Faster, More Accurate Mpox Detection: The New Era of Rapid Diagnostics
For years, the gold standard for diagnosing mpox (formerly monkeypox) has been the Polymerase Chain Reaction (PCR) test. While highly accurate, PCR often requires specialized laboratory equipment and hours, or even days, to return results. In a public health crisis, that delay can be the difference between containing a cluster and allowing a widespread outbreak.
A new wave of diagnostic innovation is changing that. From CRISPR-based “molecular scissors” to rapid point-of-care platforms, researchers and medical device companies are developing ways to detect the mpox virus faster, cheaper, and closer to the patient. These advancements aren’t just about convenience. they’re about enabling real-time clinical decisions and faster isolation of infected individuals.
The Shift Toward Point-of-Care Testing
The primary goal of current research is to move testing out of the central lab and into the clinic or field. Point-of-care (POC) testing allows healthcare providers to sample a patient and provide a diagnosis during a single visit.
One prominent example is the Xpert® Mpox assay. This platform provides automated, on-demand testing with results typically available in approximately 36 minutes. By reducing the turnaround time from days to under an hour, clinicians can begin treatment and implement infection control measures almost immediately.
Cutting-Edge Breakthroughs: CRISPR and LAMP
Beyond automated PCR, scientists are leveraging newer biochemical tools to create “rapid visual” tests—diagnostics that can be read as easily as a pregnancy test but with the precision of a lab assay.
- CRISPR-Based Detection: Researchers are using CRISPR-Cas proteins (like Cas12a and Cas12b) to act as biological search engines.

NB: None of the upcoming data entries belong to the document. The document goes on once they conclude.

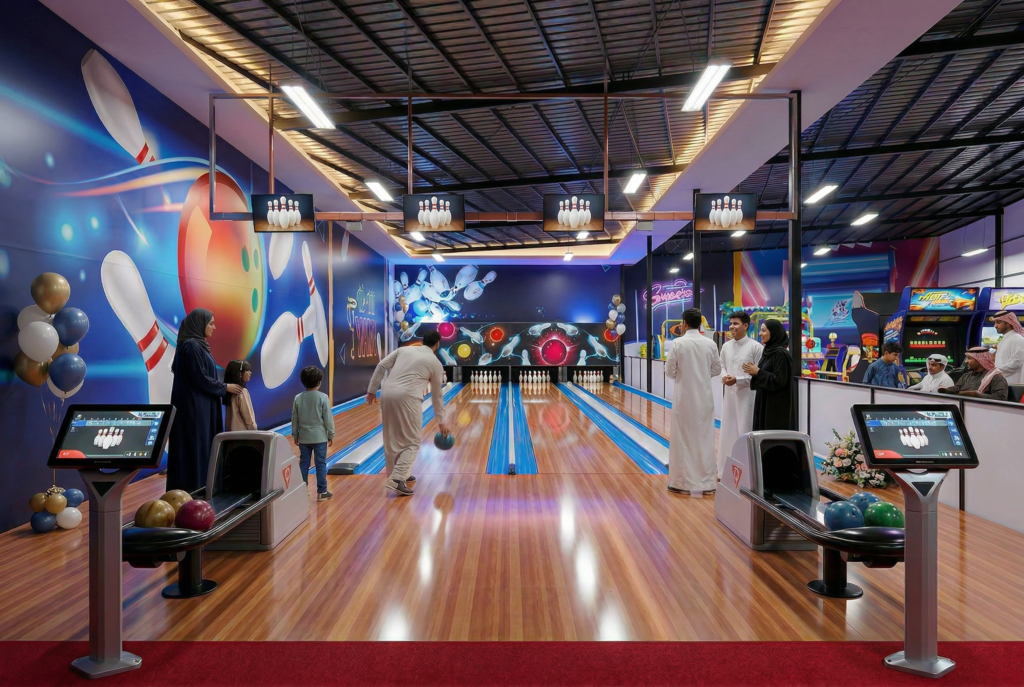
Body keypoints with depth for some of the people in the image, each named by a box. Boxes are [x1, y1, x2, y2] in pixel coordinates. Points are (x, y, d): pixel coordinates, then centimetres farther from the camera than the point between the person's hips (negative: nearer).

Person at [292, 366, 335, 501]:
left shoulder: (298, 398, -1)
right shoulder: (323, 397, -11)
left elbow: (295, 420, 5)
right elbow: (328, 419, -9)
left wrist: (295, 436, 15)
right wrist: (331, 435, 1)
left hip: (304, 437, 3)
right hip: (320, 437, -3)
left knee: (303, 464, 10)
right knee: (321, 464, 4)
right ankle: (322, 492, 9)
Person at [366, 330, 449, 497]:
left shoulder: (405, 349, 18)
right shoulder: (435, 363, 11)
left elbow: (381, 366, 10)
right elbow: (437, 395, 16)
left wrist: (371, 390, 16)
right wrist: (441, 421, 25)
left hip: (387, 395, 5)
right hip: (408, 398, -5)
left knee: (393, 438, 17)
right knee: (411, 442, 3)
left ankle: (401, 473, 30)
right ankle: (397, 480, -11)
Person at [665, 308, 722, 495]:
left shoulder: (678, 343, -10)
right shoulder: (710, 344, -1)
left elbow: (670, 371, -7)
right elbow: (717, 370, 7)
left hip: (684, 397, -3)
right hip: (704, 397, 3)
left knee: (683, 439, 4)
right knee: (705, 439, 8)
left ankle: (683, 482, 7)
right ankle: (707, 482, 13)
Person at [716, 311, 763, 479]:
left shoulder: (756, 347, -9)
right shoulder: (726, 346, 8)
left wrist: (737, 380, -19)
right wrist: (724, 376, -9)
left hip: (747, 395, -5)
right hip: (730, 394, 5)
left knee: (745, 433, -1)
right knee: (727, 431, 10)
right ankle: (726, 470, 21)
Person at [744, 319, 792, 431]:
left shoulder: (781, 353, -15)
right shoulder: (767, 351, 11)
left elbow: (779, 381, -20)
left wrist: (758, 372, -15)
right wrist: (754, 372, 0)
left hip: (776, 405, -9)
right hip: (763, 402, 9)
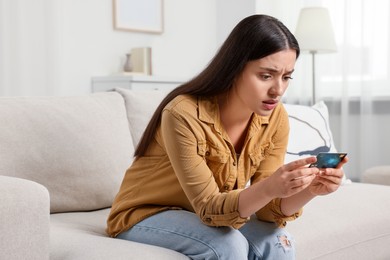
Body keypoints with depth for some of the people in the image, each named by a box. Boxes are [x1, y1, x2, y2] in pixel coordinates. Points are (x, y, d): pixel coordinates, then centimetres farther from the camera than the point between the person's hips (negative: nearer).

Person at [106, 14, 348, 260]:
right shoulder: (185, 114, -30)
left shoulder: (276, 118, -13)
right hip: (146, 215, -5)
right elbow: (209, 207, -29)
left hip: (207, 216, 5)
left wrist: (309, 190, -33)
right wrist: (269, 188, -47)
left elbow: (266, 209, -13)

When these proteins find a specific genetic sequence of the mpox virus, they trigger a signal. Recent studies, including work published in the Virology Journal, have demonstrated one-step LAMP-CRISPR assays that allow for rapid visual detection of the virus.

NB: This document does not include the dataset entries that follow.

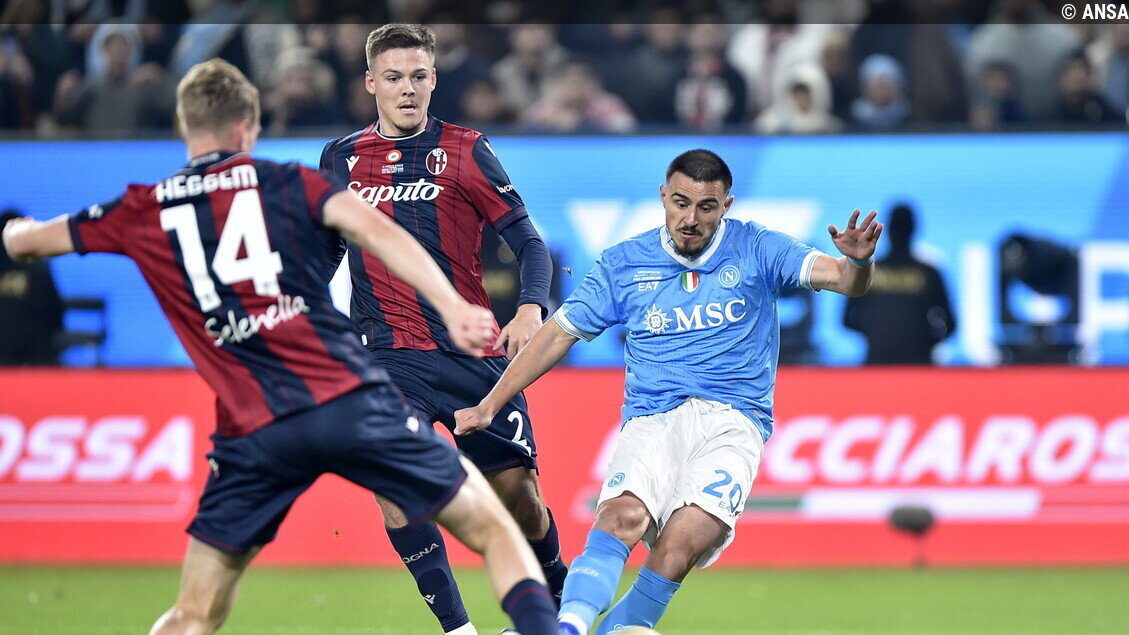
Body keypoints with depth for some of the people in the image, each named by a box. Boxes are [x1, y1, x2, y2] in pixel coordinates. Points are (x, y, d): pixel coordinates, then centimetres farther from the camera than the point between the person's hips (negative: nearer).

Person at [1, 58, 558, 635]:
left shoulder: (142, 212, 14)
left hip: (252, 432, 1)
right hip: (352, 402, -1)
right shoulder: (286, 182, 10)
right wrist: (452, 306, -18)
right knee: (493, 528, 9)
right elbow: (373, 229, -9)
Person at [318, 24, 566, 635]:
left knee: (517, 491, 2)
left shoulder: (465, 151, 3)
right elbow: (327, 253, 23)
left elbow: (530, 243, 2)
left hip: (474, 350, -1)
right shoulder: (341, 158, 10)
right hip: (390, 351, 1)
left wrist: (530, 309, -15)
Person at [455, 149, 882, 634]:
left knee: (683, 542, -28)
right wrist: (490, 405, 13)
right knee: (623, 515, -30)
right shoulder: (625, 263, 11)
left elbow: (841, 278, -4)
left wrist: (859, 261, -29)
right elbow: (558, 335, 17)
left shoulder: (755, 250, 7)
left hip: (732, 423, -1)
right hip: (652, 421, 1)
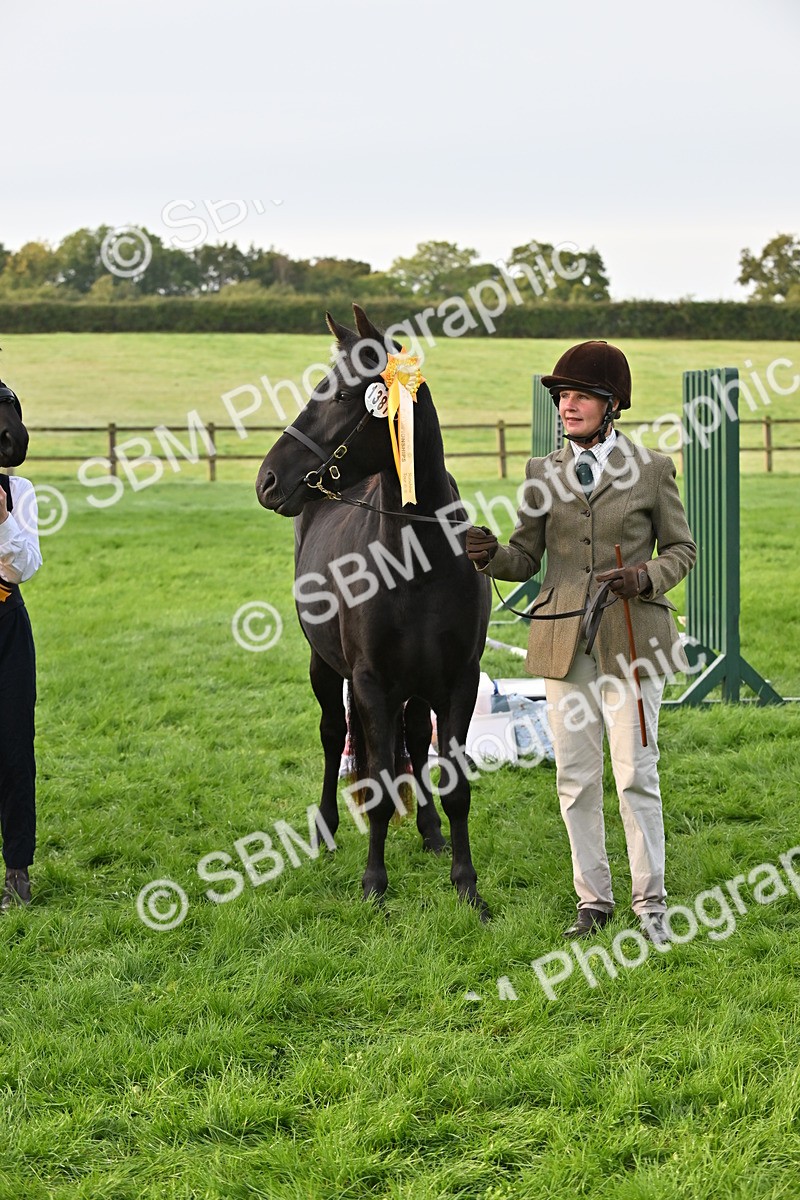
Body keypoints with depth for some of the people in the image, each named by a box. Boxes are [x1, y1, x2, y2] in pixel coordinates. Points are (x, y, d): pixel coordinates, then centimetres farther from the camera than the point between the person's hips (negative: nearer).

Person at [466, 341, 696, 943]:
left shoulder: (652, 469, 0)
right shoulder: (543, 474, 7)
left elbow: (683, 548, 6)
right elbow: (526, 560, 7)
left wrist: (649, 577, -14)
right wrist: (490, 554, -14)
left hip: (632, 640, -3)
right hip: (565, 643, 3)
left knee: (636, 775, -2)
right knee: (576, 778, 7)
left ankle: (650, 903, 10)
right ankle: (593, 898, 20)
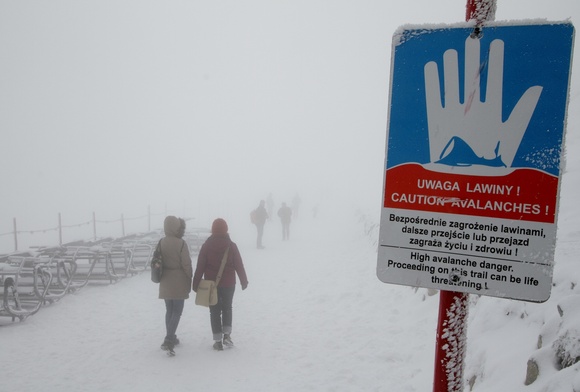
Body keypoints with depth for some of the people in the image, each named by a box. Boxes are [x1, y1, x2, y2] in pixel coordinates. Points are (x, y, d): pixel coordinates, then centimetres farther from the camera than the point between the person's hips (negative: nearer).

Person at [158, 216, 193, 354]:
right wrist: (190, 280, 0)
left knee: (169, 310, 17)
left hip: (166, 282, 6)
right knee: (177, 311, 0)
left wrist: (162, 276, 16)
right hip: (179, 282, -6)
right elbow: (186, 264, -13)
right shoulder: (181, 243, -15)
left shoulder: (161, 242, 2)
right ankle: (168, 340, -9)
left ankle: (171, 338, 25)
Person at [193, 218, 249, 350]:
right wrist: (244, 281, 9)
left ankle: (218, 340, 10)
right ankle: (227, 334, 8)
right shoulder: (231, 245, -6)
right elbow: (239, 265, -3)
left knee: (215, 311, 9)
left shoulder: (206, 245, -6)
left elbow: (200, 267, -5)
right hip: (228, 283, 0)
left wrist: (196, 284, 3)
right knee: (227, 308, 19)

- Isothermal Amplification (LAMP and RAA): Traditional PCR requires “thermal cycling” (heating and cooling the sample repeatedly). New methods like Loop-mediated Isothermal Amplification (LAMP) and Recombinase Aid Amplification (RAA) work at a single, constant temperature. This eliminates the need for heavy machinery, making these tests portable enough for use in remote areas or resource-limited settings.
Why Clade-Specific Testing Matters
Mpox is not a single, uniform virus; it exists in different genetic lineages called clades. The World Health Organization (WHO) has highlighted the emergence of different clades, some of which may be more transmissible or severe than others. This makes “pan-specific” tests (which detect all mpox) useful for general diagnosis, but “clade-specific” tests essential for epidemiological tracking.

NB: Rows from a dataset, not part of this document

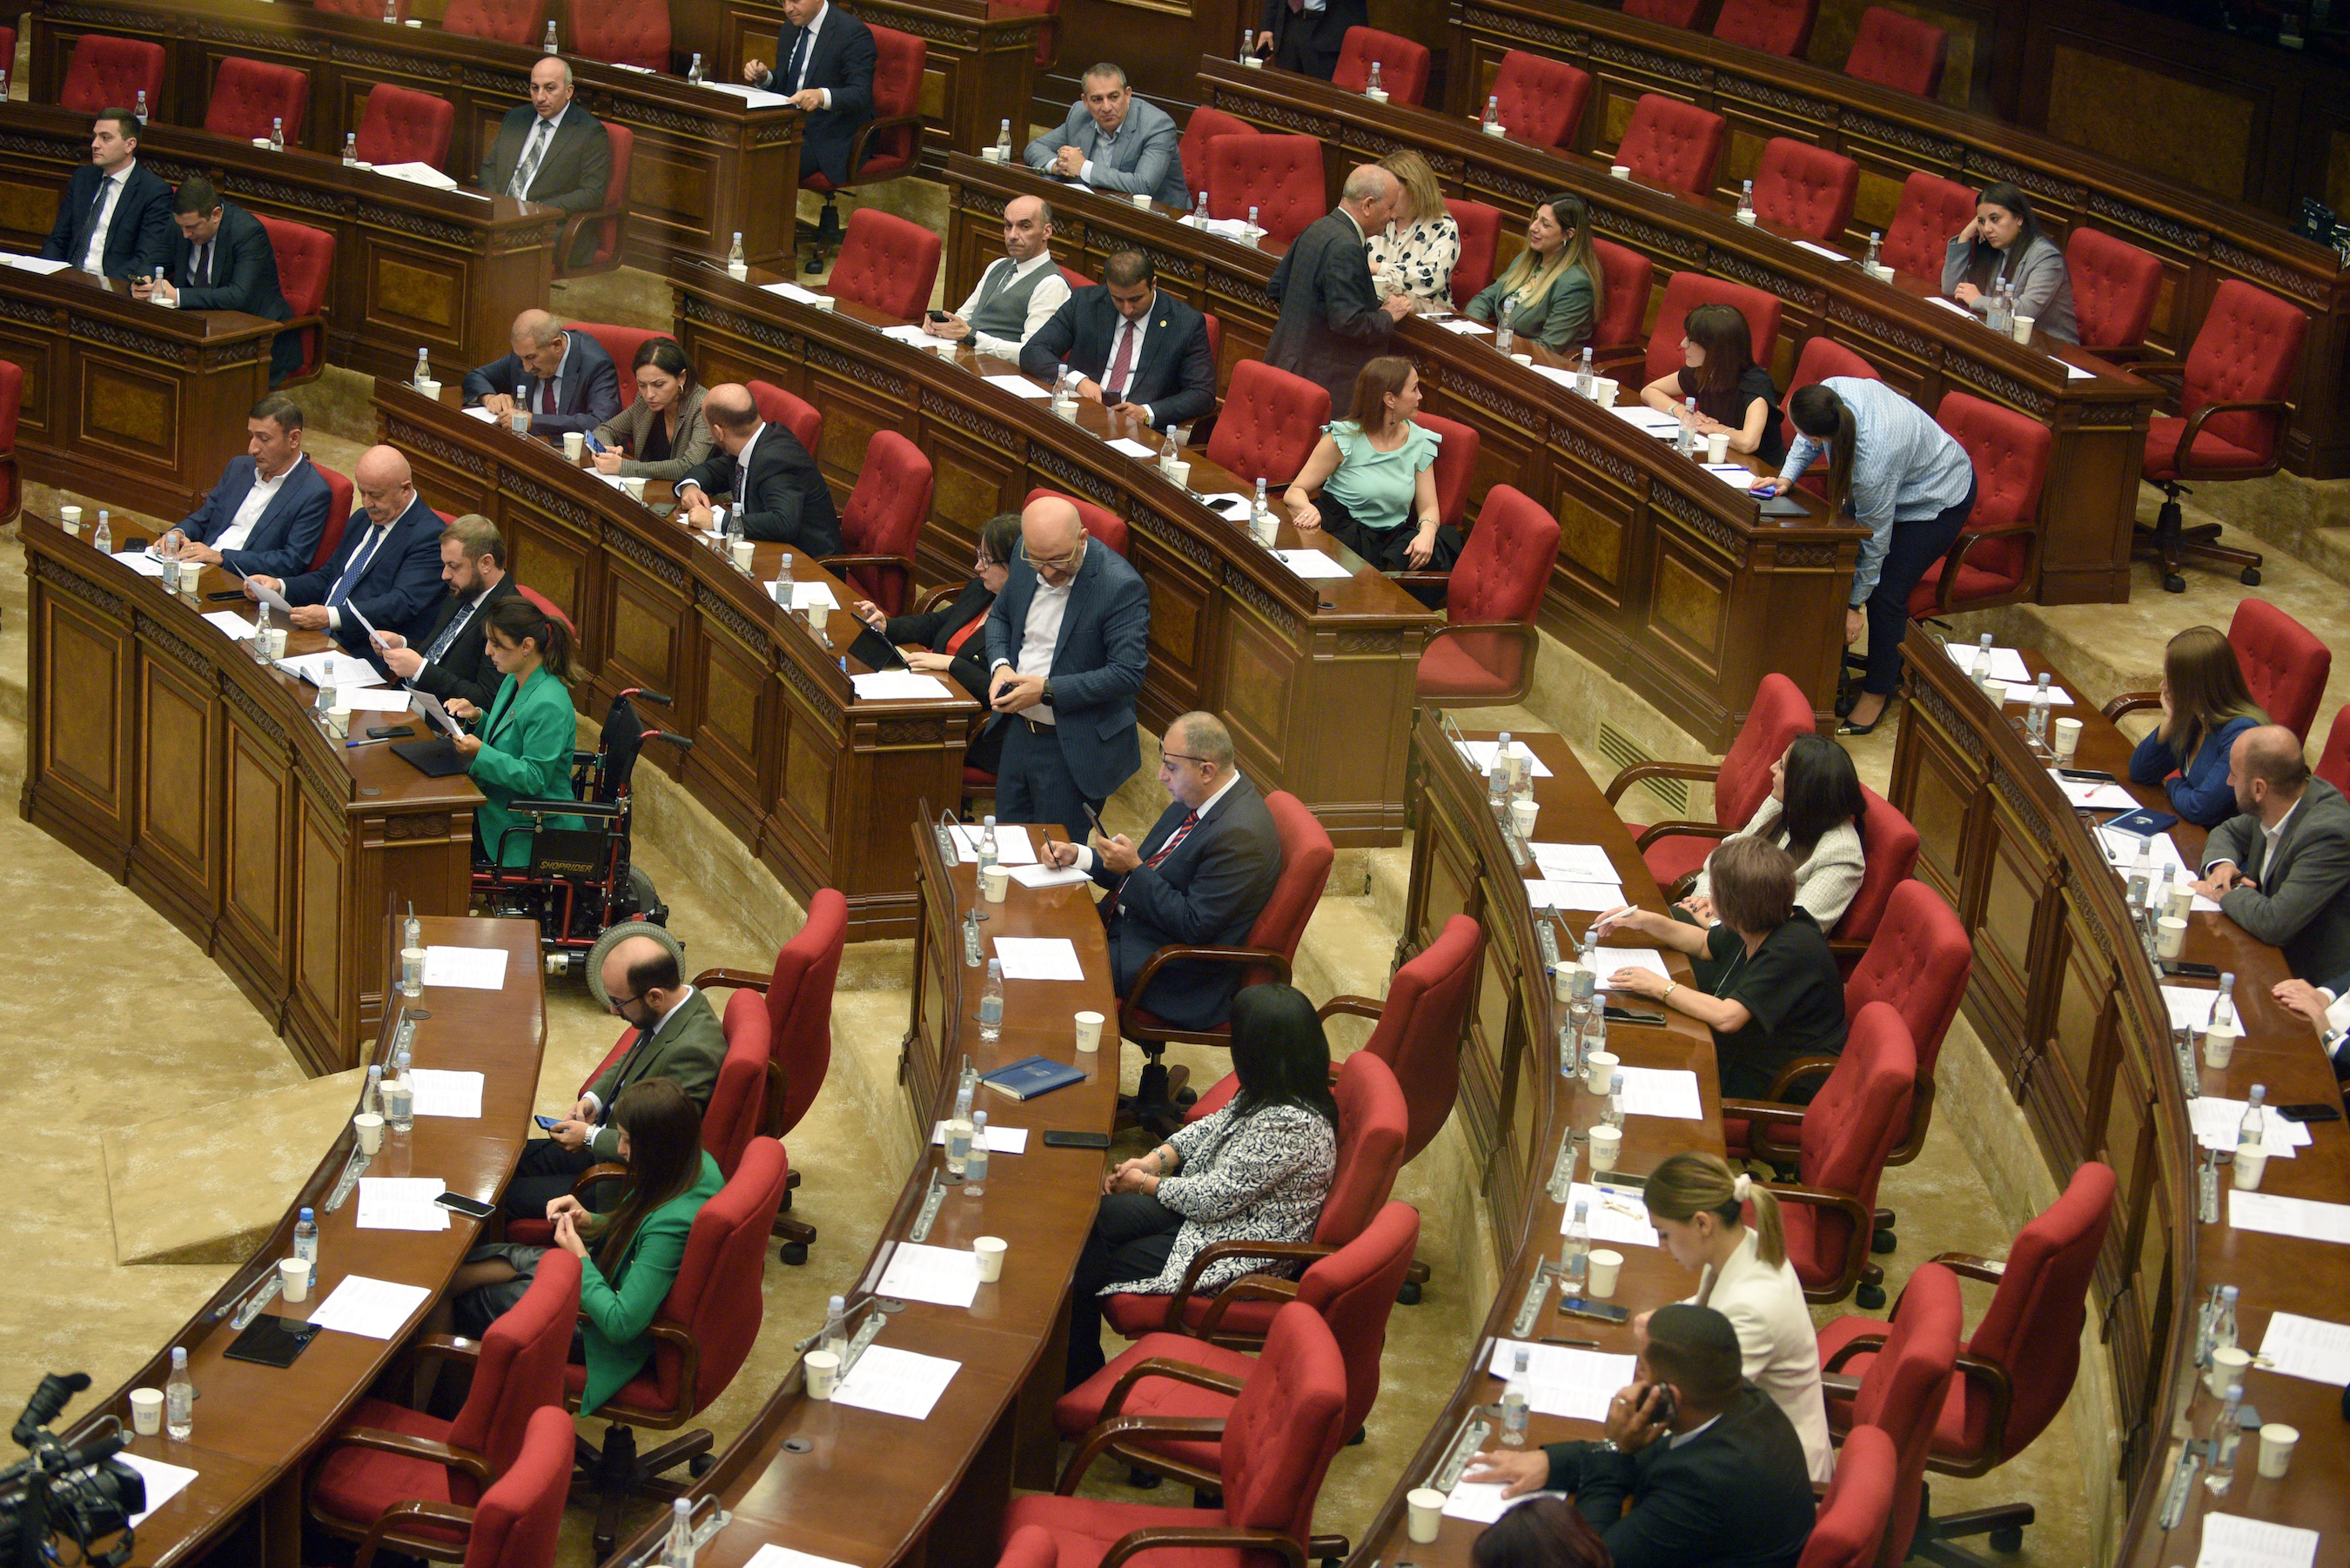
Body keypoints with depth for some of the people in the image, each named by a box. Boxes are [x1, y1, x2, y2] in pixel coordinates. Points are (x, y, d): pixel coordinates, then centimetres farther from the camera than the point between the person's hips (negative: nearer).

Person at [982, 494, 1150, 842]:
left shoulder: (1121, 587, -24)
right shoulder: (1024, 559, -4)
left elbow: (1128, 673, -23)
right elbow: (999, 615, 14)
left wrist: (1047, 691, -25)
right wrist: (1000, 665, -7)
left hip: (1075, 750, -6)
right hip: (1019, 731, 6)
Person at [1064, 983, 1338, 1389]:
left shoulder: (1290, 1126, -32)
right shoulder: (1273, 1095, -3)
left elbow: (1214, 1198, -26)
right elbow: (1213, 1127, 13)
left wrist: (1146, 1184, -11)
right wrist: (1155, 1160, -1)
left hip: (1233, 1256, -10)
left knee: (1084, 1269, -5)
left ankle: (1078, 1387, 17)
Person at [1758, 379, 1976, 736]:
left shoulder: (1873, 460, -44)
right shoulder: (1833, 391, -26)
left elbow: (1875, 539, -29)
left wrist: (1855, 605, -18)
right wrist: (1787, 477, -13)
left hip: (1939, 501, -8)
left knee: (1884, 596, -11)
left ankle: (1878, 693, 6)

New diagnostic assays are being designed to distinguish between Clade I and Clade II (including the IIb epidemic clade). Knowing exactly which strain is circulating allows public health officials to tailor their response and helps doctors understand the likely progression of the disease in their patients.
- Speed: Testing times are dropping from days to minutes via platforms like Xpert® Mpox.
- Portability: Isothermal methods (LAMP/RAA) remove the need for bulky lab equipment.
- Precision: CRISPR technology enables high sensitivity with the possibility of visual, “yes/no” readouts.
- Specificity: New assays can now differentiate between mpox clades, aiding global surveillance.
Frequently Asked Questions
How is mpox currently diagnosed?
The most common method is a swab of a lesion (skin rash), which is then tested using a PCR assay to detect the virus’s DNA. While highly accurate, this usually requires a clinical laboratory.
Are these new rapid tests as accurate as PCR?
Many of the new molecular tests, particularly those using CRISPR and LAMP, aim for “PCR-level” sensitivity. While some rapid antigen tests (similar to COVID-19 home tests) may be less sensitive, the molecular POC tests currently being deployed are designed to maintain high accuracy while increasing speed.
When will these tests be available at local clinics?
Some platforms, such as Xpert®, are already available under specific regulatory authorizations (such as Emergency Use Authorizations in the U.S.). Other CRISPR and LAMP-based research tools are currently moving through clinical validation and regulatory approval phases.
The Path Forward
The trajectory of mpox diagnostics is clear: smaller, faster, and more accessible. As we move toward a future where a clinician can diagnose mpox in 30 minutes using a handheld device, the window for viral transmission narrows. The integration of clade-specific detection will further empower the global health community to stop outbreaks before they become pandemics, transforming mpox from a lingering threat into a manageable clinical challenge.